Fork me on GitHub

Storm Bolts Using Reactive Extensions

As you might have noticed in some of my other posts, I've spent my share of time with Azure EventHubs.  It's a great ingestion pipeline able to cope with some of the highest scale workloads you can throw at it, but once the data is in there it's another matter to pull it out and do something useful with it.  You need a system capable of processing multiple input streams at extremely high scale and combining them in various ways, building aggregates, and storing results.  Apache Storm is one such system, as are Spark and Azure Data Factory which I will discuss in future posts.  It's quite easy to get Storm up and running on Azure and it's easy to code the requisite pieces in C#, but the Storm architecture has some idiosyncrasies which make it difficult to decouple the business logic of processing your data from the Storm-specific code for managing the appropriate pieces and ensuring reliability semantics. This post, in particular, discusses turning the Storm workflow on its head using the Reactive Extensions allowing me to decouple the Storm-specific code from my business logic in an elegant fashion.  In a future post I will discuss using this structure to process input from EventHubs. Programming note: all of the code in this post is available on GitHub.

Into the Storm

topology

Like any other data processing pipeline, Apache Storm consists of a way to get data into the system followed by a series of processing steps resulting in one or more data outputs.  In Storm, the input consists of "Spouts" which produce data in the form of "Tuples".  One or more Spouts can then drive processing elements called "Bolts" which ingest that data and may emit additional Tuples of their own.  Eventually these chains of Bolts might produce one or more outputs which would get stored to whichever data stores you have configured.  Storm has a robust and tune-able fault tolerance model, with Tuples allowing themselves to be "anchored" to downstream Tuples, and only "done" when the entire dependency chain is successfully "ack'd". For more details I'd encourage you to peruse their documentation which, on this subject, is actually solid and well-written.

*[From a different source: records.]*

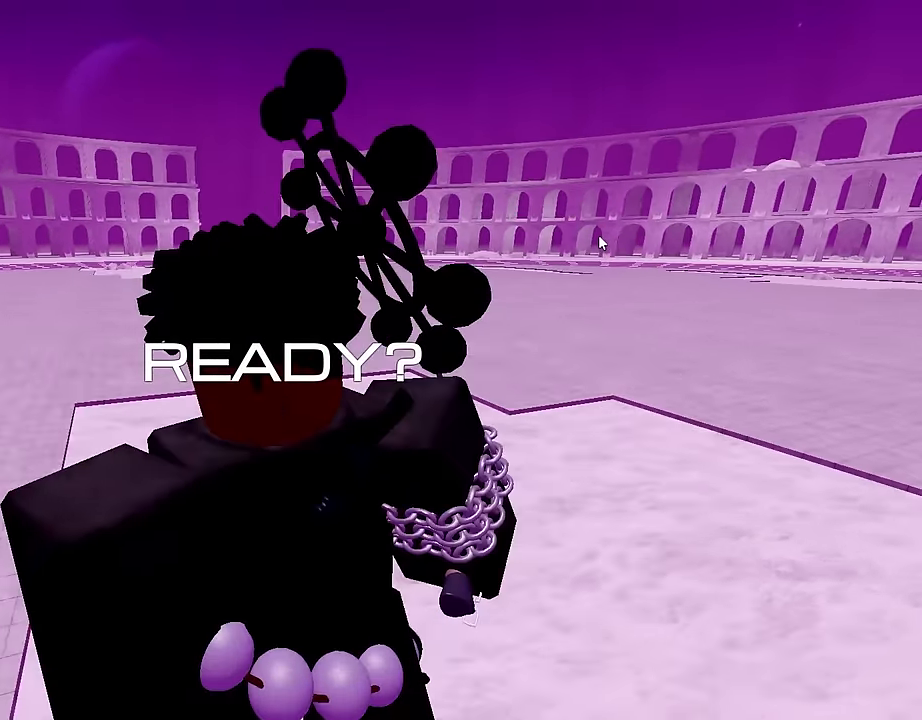
{"keys": ["d"], "mouse": ["right"], "events": [[283, "a", "up"], [383, "d", "down"], [433, "s", "up"]]}
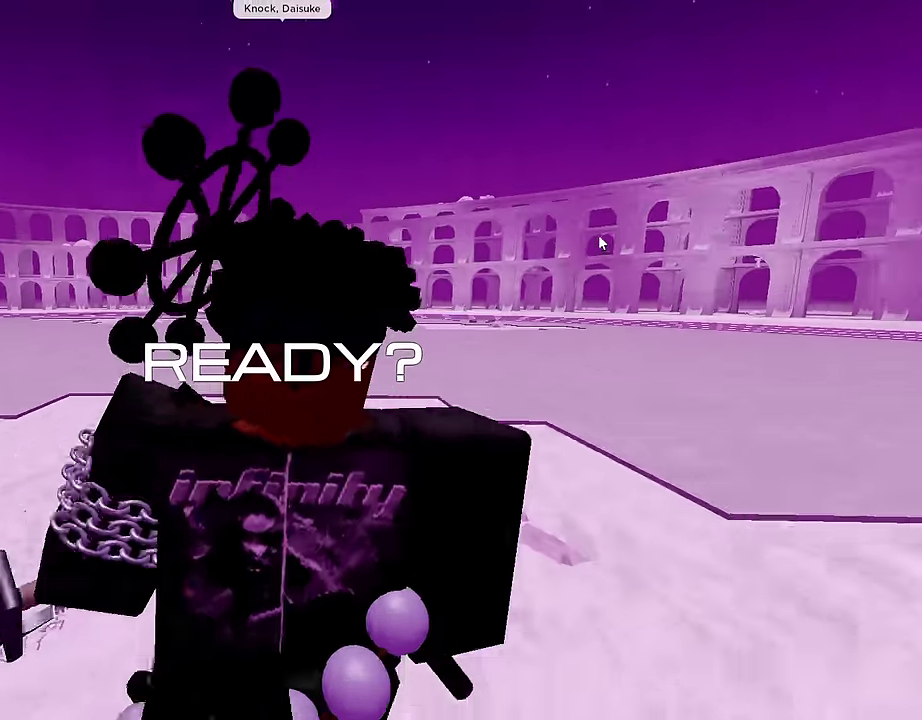
{"keys": ["d", "shift", "w"], "mouse": [], "events": [[66, "w", "down"], [116, "w", "up"], [166, "w", "down"], [250, "shift", "down"], [450, "mouse_right", "up"]]}
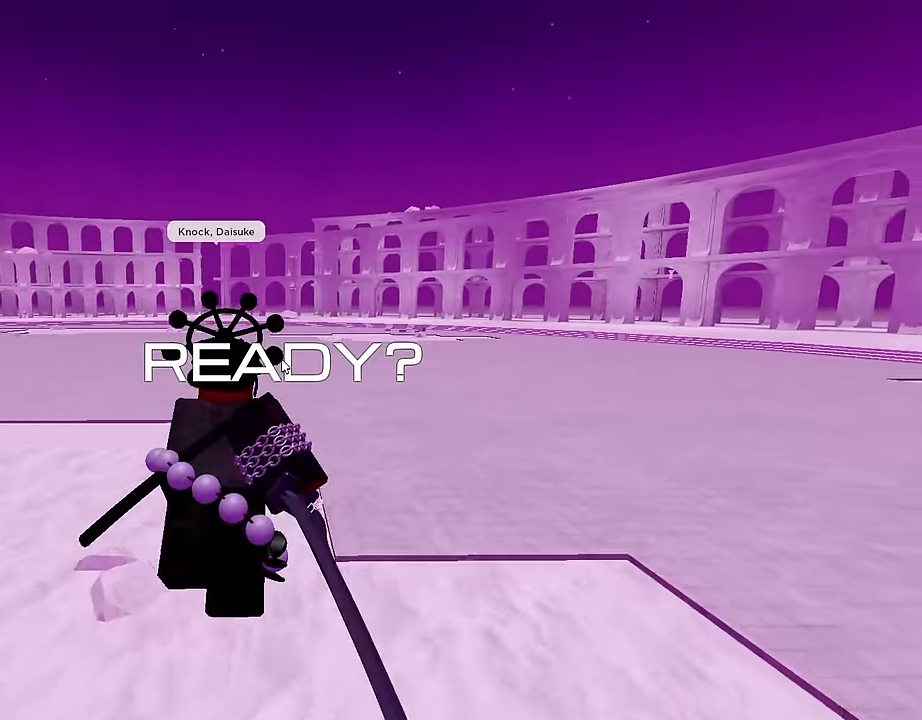
{"keys": ["a", "w"], "mouse": [], "events": [[33, "shift", "up"], [417, "a", "down"], [500, "d", "up"]]}
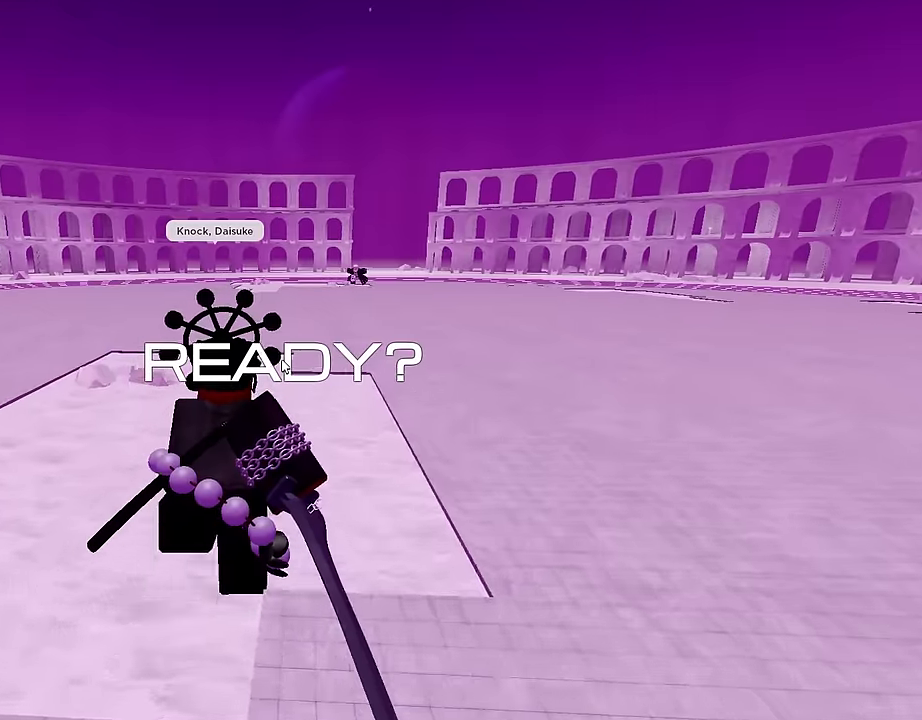
{"keys": ["a", "w"], "mouse": [], "events": []}
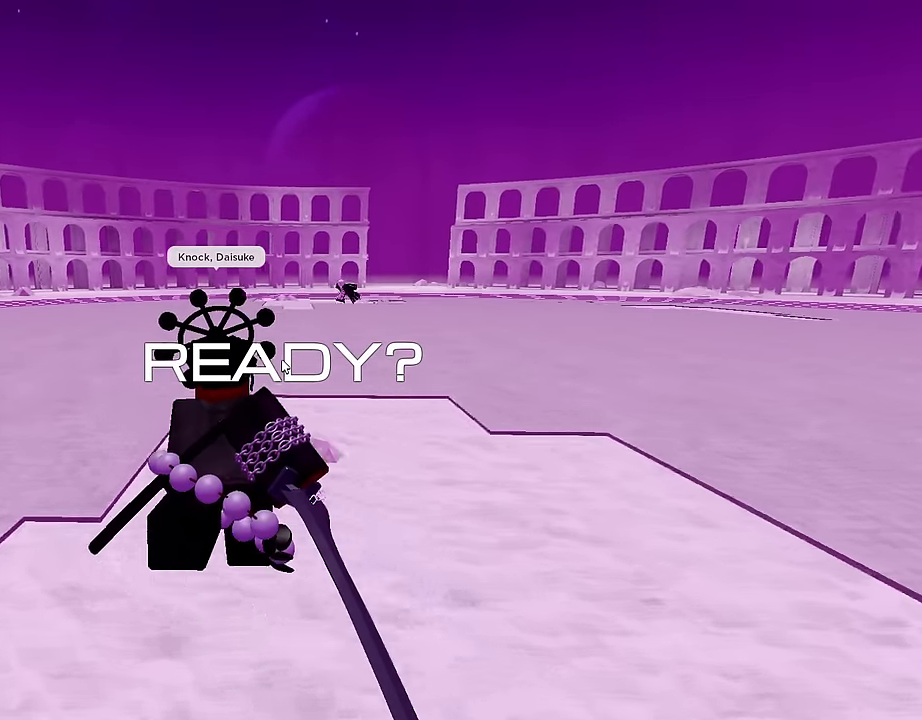
{"keys": ["a", "w"], "mouse": [], "events": []}
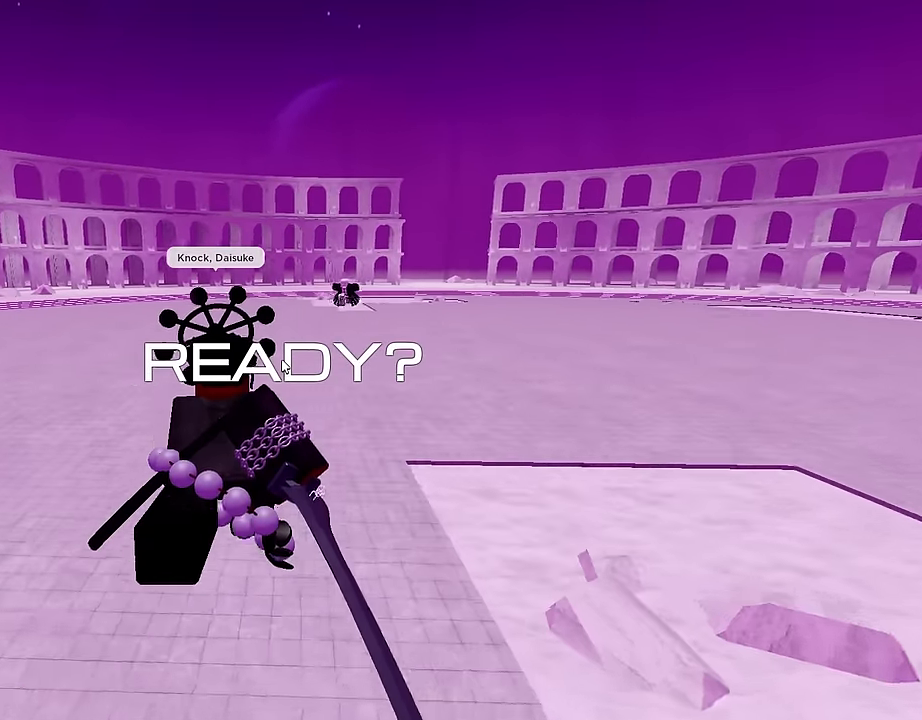
{"keys": ["s"], "mouse": [], "events": [[133, "w", "up"], [217, "s", "down"], [367, "a", "up"]]}
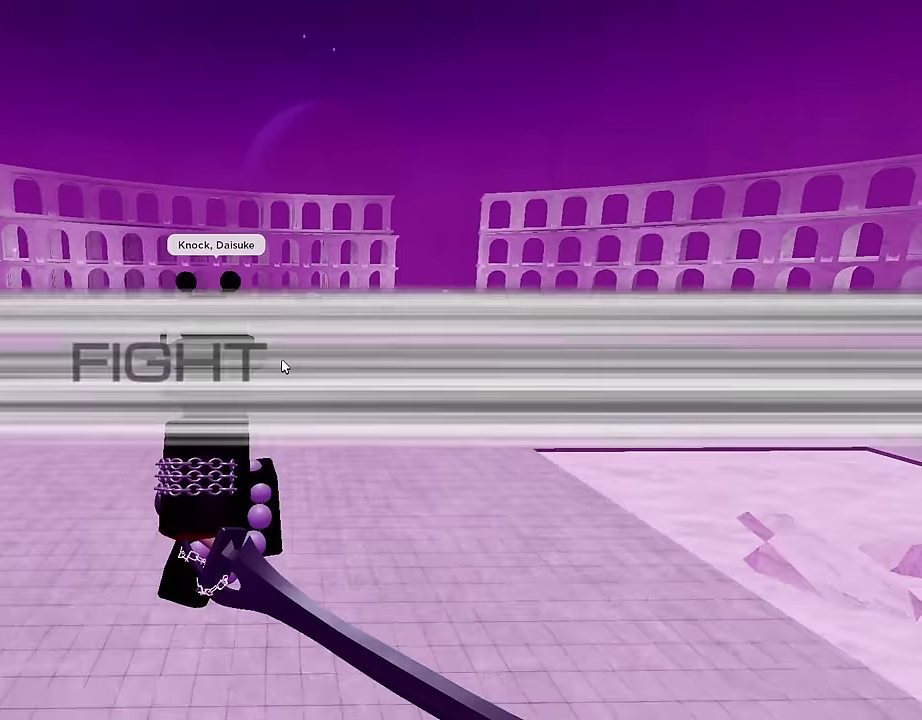
{"keys": ["s"], "mouse": [], "events": []}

Storm on HDInsight, on Visual Studio

To get started with Storm on HDInsight make sure you've installed the HDInsight Azure tools for your version of Visual Studio - there's a great post on the Azure siteon installing the tools, connecting to your subscription and getting started.  You'll notice a host of new project types specifically for working with HDInsight once you've installed it and restarted VS - we want "Storm Application".

HDInsight -> Storm Application

When you create the project, you'll wind up with a C# Class Library project with a few files you can use as templates to build out your storm Topology - we'll be replacing most of those, as outlined below.  Notice that although Storm itself seems like a stream-processing system, in reality what it's doing is producing Tuples from within Spouts using NextTuple() and consuming those Tuples (and potentially producing more) from within the Bolt's Execute() method.  Architecturally for Storm this makes sense, but for the user it's a bit of a disconnect from how they think about the problem.  I know for me I think of it as processing a stream of input into one or more streams of output, and so had mentally geared myself for Enumerables and yield return blocks, but instead I've almost got the dual of that - I'm seeing a single element at a time, and sending a single element at a time back out.  I immediately thought of Reactive Extensions and IObservable - the dual of IEnumerable!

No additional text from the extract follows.